Most importantly, keep trying out different jobs. Over time, each job is going to become saturated in the market so re-craft each of your jobs with something unique and with the times – always tell the benefits, not the techical jargon that people don’t really care about.
Learn How-to Make Money on Fiverr
The basics I’ve covered still stands as they are the cornerstone of marketing and promoting freelance services online.
But … if you’d like to get up-to-speed on what’s working within the Fiverr community than I would highly recommend you take a look at the Make Money on Fiverr course over at Udemy which covers many different learning modules with over 49 lectures and over 5.5 hours of video content.
Want Your Own Fiverr Clone Site?
I figured that if you’re a tech savvy entrepreneur you can see the potential in starting your own Fiverr clone.

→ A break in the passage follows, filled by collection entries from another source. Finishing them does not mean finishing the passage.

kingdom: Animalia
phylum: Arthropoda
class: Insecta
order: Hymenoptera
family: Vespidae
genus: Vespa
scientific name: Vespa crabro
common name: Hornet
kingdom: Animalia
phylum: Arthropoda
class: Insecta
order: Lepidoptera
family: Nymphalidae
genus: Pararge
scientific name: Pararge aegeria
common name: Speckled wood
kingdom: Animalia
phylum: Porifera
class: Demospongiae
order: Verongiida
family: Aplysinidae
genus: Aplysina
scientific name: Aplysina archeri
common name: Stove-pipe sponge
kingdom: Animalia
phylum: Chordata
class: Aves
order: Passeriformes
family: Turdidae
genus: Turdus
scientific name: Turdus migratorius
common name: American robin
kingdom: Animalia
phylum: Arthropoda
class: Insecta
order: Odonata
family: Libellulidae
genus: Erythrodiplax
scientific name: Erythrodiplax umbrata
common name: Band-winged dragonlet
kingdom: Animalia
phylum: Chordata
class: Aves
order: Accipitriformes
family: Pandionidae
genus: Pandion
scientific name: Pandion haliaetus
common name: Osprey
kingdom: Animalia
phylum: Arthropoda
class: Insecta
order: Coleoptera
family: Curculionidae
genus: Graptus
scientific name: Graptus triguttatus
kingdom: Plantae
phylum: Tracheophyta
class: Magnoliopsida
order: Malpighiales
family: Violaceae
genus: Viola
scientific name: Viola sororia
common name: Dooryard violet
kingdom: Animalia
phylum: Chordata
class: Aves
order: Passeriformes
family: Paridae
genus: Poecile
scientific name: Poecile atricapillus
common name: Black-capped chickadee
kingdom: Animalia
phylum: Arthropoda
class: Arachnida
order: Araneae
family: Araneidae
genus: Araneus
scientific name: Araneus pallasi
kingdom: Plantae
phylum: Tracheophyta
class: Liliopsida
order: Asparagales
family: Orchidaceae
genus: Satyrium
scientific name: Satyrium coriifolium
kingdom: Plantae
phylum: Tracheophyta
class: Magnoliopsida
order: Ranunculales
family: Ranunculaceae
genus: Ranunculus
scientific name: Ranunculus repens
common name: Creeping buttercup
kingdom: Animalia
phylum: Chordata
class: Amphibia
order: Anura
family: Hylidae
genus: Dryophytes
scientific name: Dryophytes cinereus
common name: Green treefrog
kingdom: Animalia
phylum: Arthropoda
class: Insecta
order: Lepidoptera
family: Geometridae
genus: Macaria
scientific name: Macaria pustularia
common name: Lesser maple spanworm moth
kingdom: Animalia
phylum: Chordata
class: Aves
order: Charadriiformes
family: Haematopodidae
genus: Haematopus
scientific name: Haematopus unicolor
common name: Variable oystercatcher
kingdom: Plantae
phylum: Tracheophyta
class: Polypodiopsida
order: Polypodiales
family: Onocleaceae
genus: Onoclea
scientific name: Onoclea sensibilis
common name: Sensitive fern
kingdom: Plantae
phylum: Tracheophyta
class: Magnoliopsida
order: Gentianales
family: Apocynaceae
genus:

Well, best hurry because they’re popping up all over the place. Hint: Maybe you should try to build a niche job site – the major categories are already covered by most of these already.
Would I recommend starting your own? Not really. The marketplace is already saturated and unless you think of some way to market the hell out of your Fiverr clone site it’s best to just move on and keep thinking of that next big idea.
My own thoughts and experiences
When I first heard of Fiverr I went over and checked it out. I posted a few jobs (one being “I’ll do nothing for $5″ – that didn’t go) but one that I did see an amazing amount of feedback was creating promotional videos for small businesses.
I’ve created promo videos for businesses before but I was a bit rusty starting over so it turned into hours for the first few videos – I didn’t like the final rate that I’d be making so I closed the listing. Although, you could make a killing if you set up systems and templates to do these micro jobs.
On the flipside, I recently decided to test out being a client. I bought one of the listings which would tweet a few links to 100,000+ followers – the results? Meh. It gave a small, noticable bump overall but it really wasn’t that much. It could have been the article I had the person send out but I expected a little more feedback than what I got.
Overall though, it was a fun experiment and worth the $5 just to try out Fiverr from a client end.
Final Thoughts (I’ll bill ya $5 later)
Fiverr (and its many clones) can be a really great way to make money online. From my own experiences with it there can be a rush of clients but you always have to ask yourself whether your time is worth the small pay.
If you believe that it’s better to at least make a few bucks in the afternoon when you wouldn’t otherwise be doing so than go ahead and take advantage of these sites.